If your question is to know how to replace the string in the contents of the XML node, you can check the following code using the provided sample.xml file:
#
What will give you:
R> doc <?xml version="1.0"?> <Text> <p>foobar </p> </Text>
Here you can see that "ABC" has been replaced by "foobar".
But, if you try this substitution code that you want to achieve (replace "& lt;" wit "<"), it apparently won't work:
doc <- xmlTreeParse("sample.xml", useInternal = TRUE) nodes <- getNodeSet(doc, "//Text") lapply(nodes, function(n) { xmlValue(n) <- gsub("<","<",xmlValue(n)) })
will provide you with:
R> doc <?xml version="1.0"?> <Text> <p>ABC </p> </Text>
Why? If you are working with XML files, you should be aware that some characters, mainly <,>, and and, are reserved because they are part of the basic XML syntax. Thus, they cannot be displayed in the contents of the nodes, otherwise the parsing failed therefore, they are replaced by entities that are some kind of encoding of these characters, for example, "<" is encoded as "& lt;", "&" is encoded as "&", etc.
So, the contents of your node contains a "<" character, which was automatically converted to its object "& lt;" . What you are trying to do with your code is to replace "& lt;" back with "<", which R will happily do for you, but since this is the textual content of the node, the XML package immediately converts it back to "& lt;" .

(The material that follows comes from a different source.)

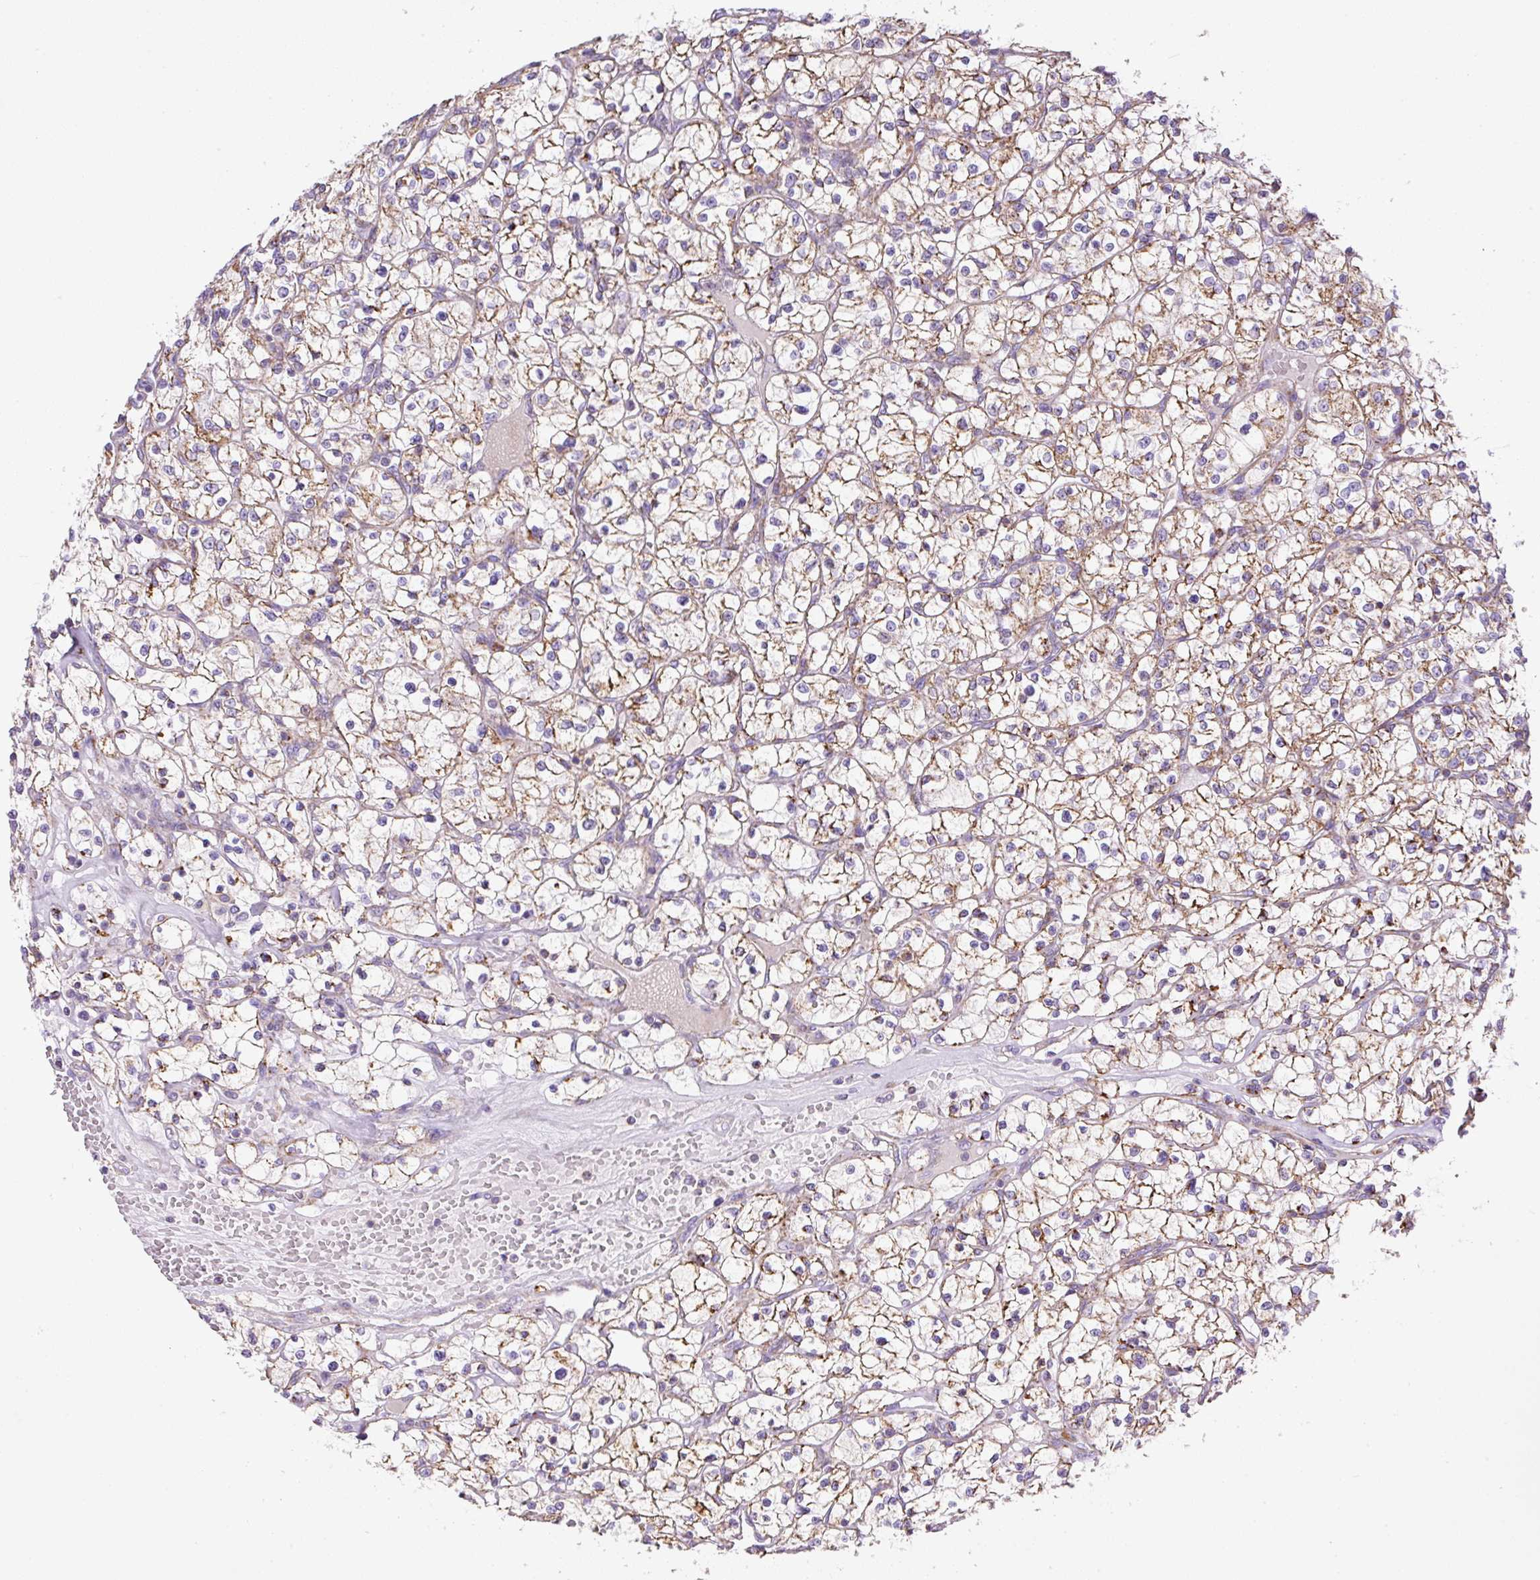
{"staining": {"intensity": "weak", "quantity": "25%-75%", "location": "cytoplasmic/membranous"}, "tissue": "renal cancer", "cell_type": "Tumor cells", "image_type": "cancer", "snomed": [{"axis": "morphology", "description": "Adenocarcinoma, NOS"}, {"axis": "topography", "description": "Kidney"}], "caption": "Protein analysis of renal cancer (adenocarcinoma) tissue exhibits weak cytoplasmic/membranous expression in approximately 25%-75% of tumor cells. The protein of interest is shown in brown color, while the nuclei are stained blue.", "gene": "NF1", "patient": {"sex": "female", "age": 64}}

So, if you want to convert your string "& lt; p & gt; ABC & lt; / p & gt;" to the new XML node "<p> ABC </p>", you cannot do it this way. The solution would be to parse your text string, determine the name and node (here, βpβ), create a new node with xmlNode() , provide it with the text content of βABCβ and replace the string with the created node.
Another quick and dirty way to do this is to first replace all entities in your file without parsing XML. Something like that:
txt <- readLines(file("sample.xml")) txt <- gsub("<", "<", txt) txt <- gsub(">", ">", txt) writeLines(txt, file("sample2.xml")) doc2 <- xmlTreeParse("sample2.xml", useInternal = TRUE)
What gives:
R> doc2 <?xml version="1.0"?> <Text> <p>ABC </p> </Text>
But this is dangerous because if there is a "real" "& lt;" object in your file, parsing will not be performed.